# DATA TO EXAMINE
_ _ _ _ _

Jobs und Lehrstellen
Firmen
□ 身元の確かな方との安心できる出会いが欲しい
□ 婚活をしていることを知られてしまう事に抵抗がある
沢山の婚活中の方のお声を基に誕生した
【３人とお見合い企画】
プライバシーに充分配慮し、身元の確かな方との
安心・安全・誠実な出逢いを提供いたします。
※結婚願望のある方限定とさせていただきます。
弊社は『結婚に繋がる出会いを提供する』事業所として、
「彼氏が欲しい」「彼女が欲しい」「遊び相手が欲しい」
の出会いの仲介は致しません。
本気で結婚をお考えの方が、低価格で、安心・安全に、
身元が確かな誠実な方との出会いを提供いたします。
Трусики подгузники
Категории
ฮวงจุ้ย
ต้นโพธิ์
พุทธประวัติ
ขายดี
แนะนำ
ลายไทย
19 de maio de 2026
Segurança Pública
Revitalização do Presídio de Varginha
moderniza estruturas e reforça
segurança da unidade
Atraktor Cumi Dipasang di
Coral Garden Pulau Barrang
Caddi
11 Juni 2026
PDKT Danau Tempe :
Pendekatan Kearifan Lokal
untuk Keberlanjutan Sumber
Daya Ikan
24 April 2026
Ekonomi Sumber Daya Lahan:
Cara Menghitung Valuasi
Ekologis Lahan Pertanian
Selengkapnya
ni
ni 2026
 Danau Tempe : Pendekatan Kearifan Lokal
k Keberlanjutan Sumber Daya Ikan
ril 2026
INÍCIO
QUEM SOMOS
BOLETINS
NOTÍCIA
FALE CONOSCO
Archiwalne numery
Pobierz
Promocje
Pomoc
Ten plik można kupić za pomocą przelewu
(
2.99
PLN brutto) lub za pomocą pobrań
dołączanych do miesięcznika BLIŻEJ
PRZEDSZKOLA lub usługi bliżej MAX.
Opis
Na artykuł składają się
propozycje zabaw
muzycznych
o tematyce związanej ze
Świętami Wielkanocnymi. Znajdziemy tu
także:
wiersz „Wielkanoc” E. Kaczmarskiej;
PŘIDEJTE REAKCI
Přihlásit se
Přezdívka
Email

_ _ _ _ _

# HOW TO COMPLETE THIS TASK
Take the entries above and copy out all lines with the string "Lahan".

# TASK RESPONSE
Ekonomi Sumber Daya Lahan:
Ekologis Lahan Pertanian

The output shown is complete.